Tasks and premises in quantum state determination

TL;DR

This paper explores how prior information and specific task constraints, especially regarding the rank of quantum states, influence the design of measurement schemes in quantum tomography, with a focus on covariant phase space observables.

Contribution

It characterizes the structure of quantum observables suitable for rank-constrained state determination and analyzes their effectiveness, including effects of noise, in a comprehensive framework.

Findings

Characterization of observables for rank-specific state determination

Identification of covariant phase space observables capable of these tasks

Discussion of noise impact on measurement effectiveness

Abstract

The purpose of quantum tomography is to determine an unknown quantum state from measurement outcome statistics. There are two obvious ways to generalize this setting. First, our task need not be the determination of any possible input state but only some input states, for instance pure states. Second, we may have some prior information, or premise, which guarantees that the input state belongs to some subset of states, for instance the set of states with rank less than half of the dimension of the Hilbert space.
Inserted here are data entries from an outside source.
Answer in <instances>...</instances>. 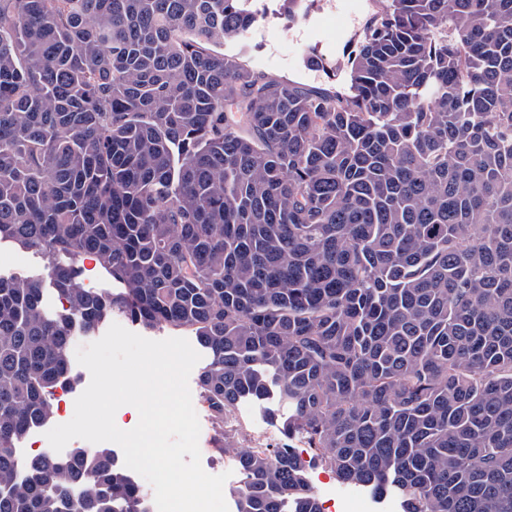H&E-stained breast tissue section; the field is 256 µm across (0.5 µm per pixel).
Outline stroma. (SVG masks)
Returning a JSON list of instances; mask_svg holds the SVG:
<instances>
[{
  "label": "stroma",
  "instance_id": "35a3bbf8",
  "mask_svg": "<svg viewBox=\"0 0 512 512\" xmlns=\"http://www.w3.org/2000/svg\"><path fill=\"white\" fill-rule=\"evenodd\" d=\"M363 32L362 26L348 25L342 12L311 4L308 11L295 22L267 15L258 26L225 40L220 49L239 56L254 70L274 77L333 91L347 90L350 67L347 63ZM201 433L199 449L203 469L212 475L228 473L224 486L227 503H235V489L241 481L230 453L215 449L210 419L204 408H197ZM288 415L286 405L271 398L263 402L241 401L228 423L231 426L262 436L269 446L295 447L306 463V477L322 505L336 499L350 498L364 512H402L396 498H376L365 489L340 483L325 469L300 438H287L282 421Z\"/></svg>",
  "mask_w": 512,
  "mask_h": 512
}]
</instances>
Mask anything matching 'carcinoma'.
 <instances>
[{"label": "carcinoma", "mask_w": 512, "mask_h": 512, "mask_svg": "<svg viewBox=\"0 0 512 512\" xmlns=\"http://www.w3.org/2000/svg\"><path fill=\"white\" fill-rule=\"evenodd\" d=\"M377 2L329 92L213 49L247 0H0V242L54 259L0 275V512H148L106 449L17 455L115 313L206 350L216 448L274 393L340 482L512 512V0ZM235 461L237 512H321ZM82 269V278L85 284L90 288H109L105 274L95 263L92 257L85 256L80 261Z\"/></svg>", "instance_id": "cac0c4a2"}]
</instances>
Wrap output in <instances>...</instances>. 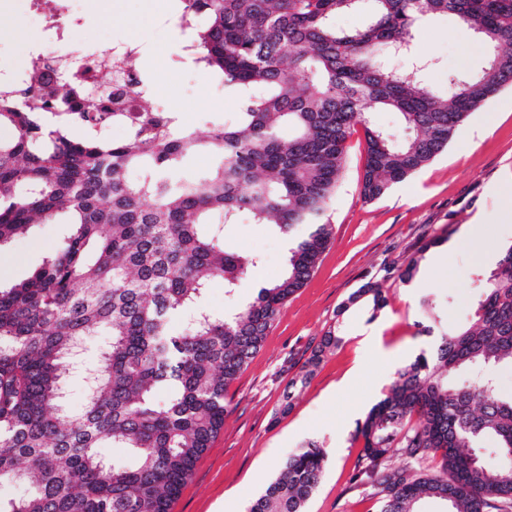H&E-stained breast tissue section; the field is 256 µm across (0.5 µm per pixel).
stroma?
<instances>
[{
    "label": "stroma",
    "mask_w": 512,
    "mask_h": 512,
    "mask_svg": "<svg viewBox=\"0 0 512 512\" xmlns=\"http://www.w3.org/2000/svg\"><path fill=\"white\" fill-rule=\"evenodd\" d=\"M177 2L107 0L109 10L102 15L98 0H72L63 21L90 43L148 36L156 61L140 62V73L161 102L204 134L232 120L239 102L206 71L177 57ZM43 36L28 0H0V70L17 68L26 47ZM414 44L431 61L425 79L436 90L445 89L449 75L468 70L485 51L446 14L429 16ZM364 145L362 133L349 140V162L327 211L330 245L231 384L224 427L197 461L171 512H248L282 461L310 441L326 449L328 461L304 512H379L373 489L349 482L360 451L355 430L399 367L429 349L434 334L466 323L481 292L480 275L512 246V220L500 216L503 194H512V88L476 112L445 152L373 201L360 195ZM469 224L476 225L477 234L462 238ZM68 231L65 224H35L0 248V284L28 278ZM452 239L458 247L440 256V243ZM227 244L260 254L263 264L236 294H226L223 282L211 284L205 303L217 312L248 302L261 284L278 279L286 254L284 238L246 214ZM413 259L415 275L401 281L399 272ZM369 281L383 290L381 309L356 296ZM424 297L437 302V321L428 334L419 310ZM370 328L379 331L380 347L364 343ZM331 331L341 338L338 347L311 363L313 350ZM109 342L103 332L89 337L78 356L65 385L72 412L85 403L87 366Z\"/></svg>",
    "instance_id": "35a3bbf8"
}]
</instances>
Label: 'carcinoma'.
Segmentation results:
<instances>
[{
	"label": "carcinoma",
	"mask_w": 512,
	"mask_h": 512,
	"mask_svg": "<svg viewBox=\"0 0 512 512\" xmlns=\"http://www.w3.org/2000/svg\"><path fill=\"white\" fill-rule=\"evenodd\" d=\"M363 2L181 0L192 63L240 104L233 122L204 137L144 108L124 141L74 139L64 125H45L50 104L34 84H0V126L14 130L0 141V248L37 219L66 214L72 226L31 277L0 287V484L26 486L0 500V512H170L224 426L228 388L330 244L322 217L356 127L365 140L360 194L372 201L447 150L474 112L512 86V0H370L361 27H336ZM438 13L487 47L443 92L413 53L415 23ZM398 49L408 65L389 64ZM64 87L85 123L121 117ZM376 111L397 113L406 138L372 123ZM200 151L213 165L198 178L187 163ZM242 214L294 241L280 278L219 314L205 304L210 282L233 293L262 263L226 246ZM362 296L375 310L385 303L377 283L353 299ZM102 329L111 342L73 414L65 379ZM503 363H512V248L485 277L468 324L399 368L357 424L350 481L375 483L380 512H418L424 499L451 512H509L512 396L485 373ZM487 441L492 460L482 455ZM105 444L126 449V460H107ZM326 460L314 442L289 455L250 512H303Z\"/></svg>",
	"instance_id": "cac0c4a2"
}]
</instances>
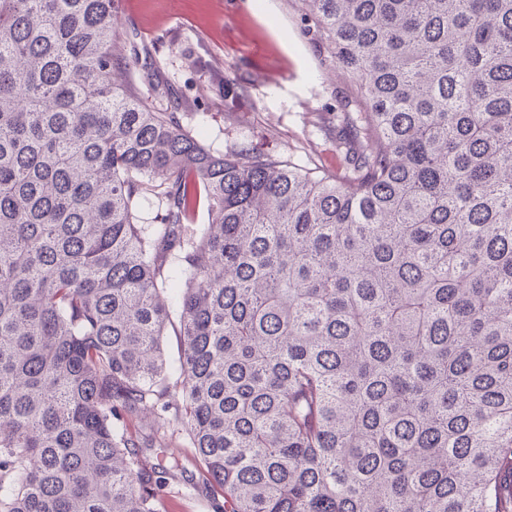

We investigate state determination under these two supplemental features, concentrating on the cases where the task and the premise are statements about the rank of the unknown state. We characterize the structure of quantum observables (POVMs) that are capable of fulfilling these type of determination tasks. After the general treatment we focus on the class of covariant phase space observables, thus providing physically relevant examples of observables both capable and incapable of performing these tasks. In this context, the effect of noise is discussed.